The playlists has shifted. From the laptop speakers on the roof of a 1953 Chevrolet Bel Air, the hood sporting tequila bottles, a plucky guitar comes twanging. The music had been Norteños from North Mexico. Now, Johnny Cash’s unmistakable voice starts darkly crooning.
“I hear the train a comin’. Rollin’ round the bend...”
Silvana’s dream barbecue restaurant, like her playlist, will fuse Mexican and American styles. Silvana knows barbecue. For 20 years, she has had a house in Baja California where she smokes meat in custom pits. Long ago, she learned how to barbecue while backpacking through Mexico.
The Mayan family cooked suckling pigs and turkeys in a barbecue pit. They stuffed the turkeys with eggs and coated them with relleno negro (a variety of smoked chile paste). These are the same kind of folks who have been cooking the dish since prehistory. Silvana helped the family sell at the market. She also grilled iguanas with a Zapotec family in another of her many help-and-learn relationships.
While backpacking, Silvana observed variations in smoking. “There’s different styles of barbecue in regions of Mexico,” she says. Asked to pin her own barbecue style, she says, “I just make shit up.”
In keeping with the ethos of Barrio Café Gran Reserva, which she just changed to a 50 percent vegan menu, Silvana has smoked vegetables: yams, scallions, carrots, and stuffed peppers. Her dream barbecue spot will barbecue lots of vegetables. “When you smoke yams and vegetables,” she says, “it gives you the satisfaction that [vegan] people miss out on.”
Her indirect approach to "barbecue sauce" starts with a vegan mole.
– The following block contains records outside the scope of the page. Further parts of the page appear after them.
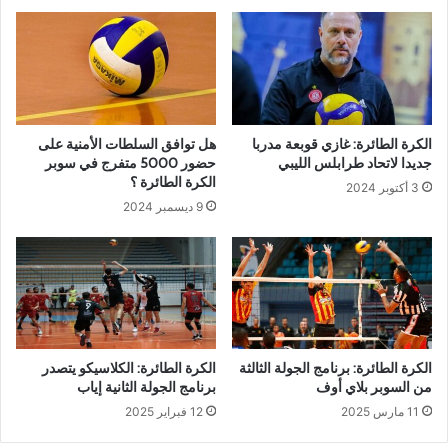
الكرة الطائرة: غازي قوبعة مدربا
هل توافق السلطات الأمنية على
جديدا لاتحاد طرابلس الليبي
حضور 5000 متفرج في سوبر
الكرة الطائرة ؟
3 أكتوبر 2024
9 ديسمبر 2024
الكرة الطائرة: برنامج الجولة الثالثة
الكرة الطائرة: الكلاسيكو يتصدر
من السوبر بلاي أوف
برنامج الجولة الثانية إياب
11 مارس 2025
12 فبراير 2025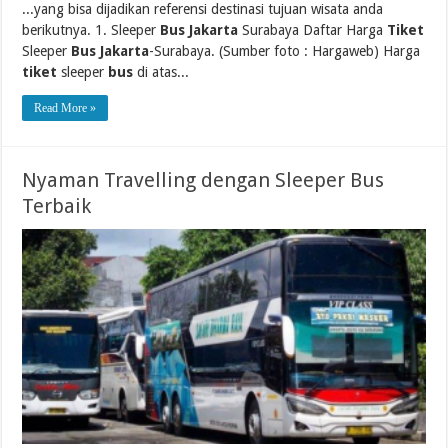
...yang bisa dijadikan referensi destinasi tujuan wisata anda
berikutnya. 1. Sleeper
Bus Jakarta
Surabaya Daftar Harga
Tiket
Sleeper
Bus Jakarta
-Surabaya. (Sumber foto : Hargaweb) Harga
tiket
sleeper
bus
di atas...
Read More »
Nyaman Travelling dengan Sleeper Bus
Terbaik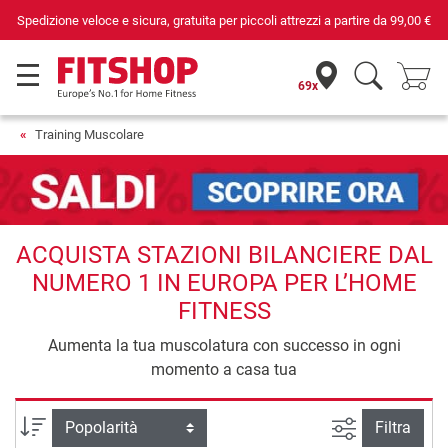
Spedizione veloce e sicura, gratuita per piccoli attrezzi a partire da
99,00 €
69x
Training Muscolare
ACQUISTA STAZIONI BILANCIERE DAL
NUMERO 1 IN EUROPA PER L’HOME
FITNESS
Aumenta la tua muscolatura con successo in ogni
momento a casa tua
Ricerca ava
Ordina per
Filtra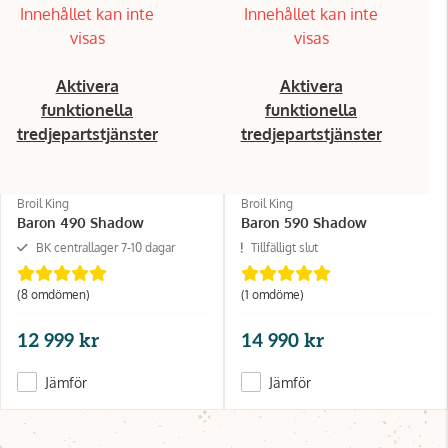
Innehållet kan inte
Innehållet kan inte
visas
visas
Aktivera
Aktivera
funktionella
funktionella
tredjepartstjänster
tredjepartstjänster
Broil King
Broil King
Baron 490 Shadow
Baron 590 Shadow
BK centrallager 7-10 dagar
Tillfälligt slut
(8 omdömen)
(1 omdöme)
12 999 kr
14 990 kr
Jämför
Jämför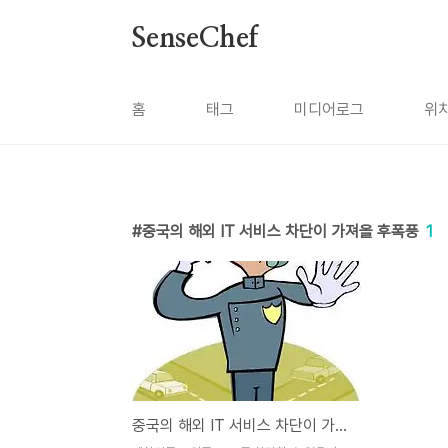
본문 바로가기
SenseChef
홈
태그
미디어로그
위
중국의 해외 IT 서비스 차단이 가져올 후폭풍
1
중국의 해외 IT 서비스 차단이 가져올 후폭풍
Smoked yams — together with figs — are at the mole's heart. But the mole assumes a new character once she “marries” it with Ají Amarillo chile paste. It morphs yet again when she adds ingredients common to barbecue sauce. It even tastes a lot like barbecue sauce. "If you look in a mole, there's 10 to 16 ingredients," she says "If you look at a barbecue sauce, there's 10 ingredients. In essence, they're kind of the same."
Like any good barbecuer, Silvana employs rubs. When I was in, she skipped her usual assertive mix of chiles and cumin for a simple salt, pepper, and garlic rub, one that wouldn't smother the meat or the barbecue mole and other sauces she hoped to assess.
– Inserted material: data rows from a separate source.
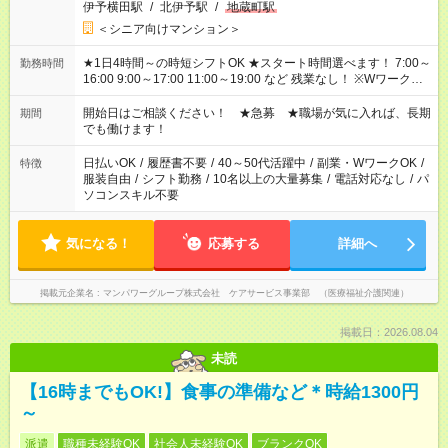
伊予横田駅
/
北伊予駅
/
地蔵町駅
＜シニア向けマンション＞
★1日4時間～の時短シフトOK ★スタート時間選べます！ 7:00～
勤務時間
16:00 9:00～17:00 11:00～19:00 など 残業なし！ ※Wワークの
場合、他のお仕事と合わせ週40時間超の就業はご案内できませ
ん ※法令に基づき、週20時間以上勤務は社会保険への加入対象
開始日はご相談ください！ ★急募 ★職場が気に入れば、長期
期間
となります ※労働者派遣法（日雇い派遣の原則禁止）により、
でも働けます！
短時間・短期間の就業はご案内が難しい場合があります
日払いOK
/
履歴書不要
/
40～50代活躍中
/
副業・WワークOK
/
特徴
服装自由
/
シフト勤務
/
10名以上の大量募集
/
電話対応なし
/
パ
ソコンスキル不要
気になる！
応募する
詳細へ
掲載元企業名
マンパワーグループ株式会社 ケアサービス事業部 （医療福祉介護関連）
掲載日：2026.08.04
未読
【16時までもOK!】食事の準備など＊時給1300円
～
派遣
職種未経験OK
社会人未経験OK
ブランクOK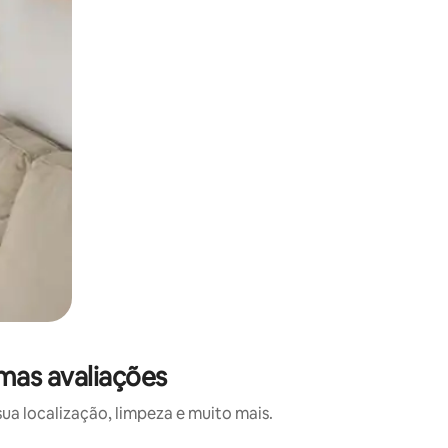
mas avaliações
a localização, limpeza e muito mais.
What Silvana is doing is novel. This isn’t old-school Mexican barbecue. This isn’t the smoked barbacoa of Tacos Chiwas or the charcoal-tinged carne asada of Asadero Norte de Sonora. Silvana is smoking meat using American tools (modern smokers) and often in the American style (simple pork ribs like those of Memphis; beef short ribs with a rub of salt, pepper, and granulated garlic not unlike those of Central Texas). She loops in Mexican influences where she pleases — meat, rub, sauce, or sides. Her barbecue exists somewhere on a spectrum between American and Mexican, closer to one or the other depending on the dish, but, in a way, completely veers from the spectrum and exists somewhere else.
She mixes achiote into rubs and uses longaniza sausage instead of more European links. She employs Mexican moles and salsas to cut the smoke she likes to layer on thickly.
“Rules?” she laughs. “What rules?”
Evening starts to spread. The tunes keep rolling. Cochinita pibil makes its molten orange appearance.
Silvana has smoked the tin for nine hours in the upright. She then finished it in the offset for two more. The shoulder gives to her spoon's touch like butter does to a knife. Here's a dish to blow America's rigid barbecue consciousness out into something open and novel and different. Here's an ancient Mayan delicacy perfumed with sour orange that has been historically cooked in pits, but that today has been cooked in the United States using an American smoker and machine-made chips of fruit wood.
“Oh my Goddddddd,” she hollers. “I feel like I’m back at the Yucatán!”